At the expense of latency ensuring only the master talks to the replica might make our lives easier. -
13. Re: Non persistent messages and 2PC multicast
ovidiu.feodorov May 31, 2006 9:12 PM (in response to timfox)Adrian wrote:
master -> deliver to client
client -> ack to master
master -> replicate client's ack to buddy
buddy -> what are you talking about?
The buddy knows it's a buddy, so it's supposed to hold replicated state. When it receives such an out-of-order acknowledgment, why can't it just store it, and then let it to be cancelled out by the (eventually) arriving message?

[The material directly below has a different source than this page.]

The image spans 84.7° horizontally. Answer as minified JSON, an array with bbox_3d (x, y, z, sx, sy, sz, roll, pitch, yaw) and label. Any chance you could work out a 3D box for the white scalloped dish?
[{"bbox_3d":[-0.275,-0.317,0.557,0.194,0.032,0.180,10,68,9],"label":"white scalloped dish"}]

It doesn't matter the order in which they arrive, what it matters is that eventually, they'll cancel each-other (or don't, if the master crashes and it cannot send the acknowledgment at all) -
14. Re: Non persistent messages and 2PC multicast
timfox Jun 1, 2006 3:49 AM (in response to timfox)"ovidiu.feodorov@jboss.com" wrote:
Adrian wrote:
master -> deliver to client
client -> ack to master
master -> replicate client's ack to buddy
buddy -> what are you talking about?
The buddy knows it's a buddy, so it's supposed to hold replicated state. When it receives such an out-of-order acknowledgment, why can't it just store it, and then let it to be cancelled out by the (eventually) arriving message?
It doesn't matter the order in which they arrive, what it matters is that eventually, they'll cancel each-other (or don't, if the master crashes and it cannot send the acknowledgment at all)
Well, this is all moot now, if we channel everything through the master.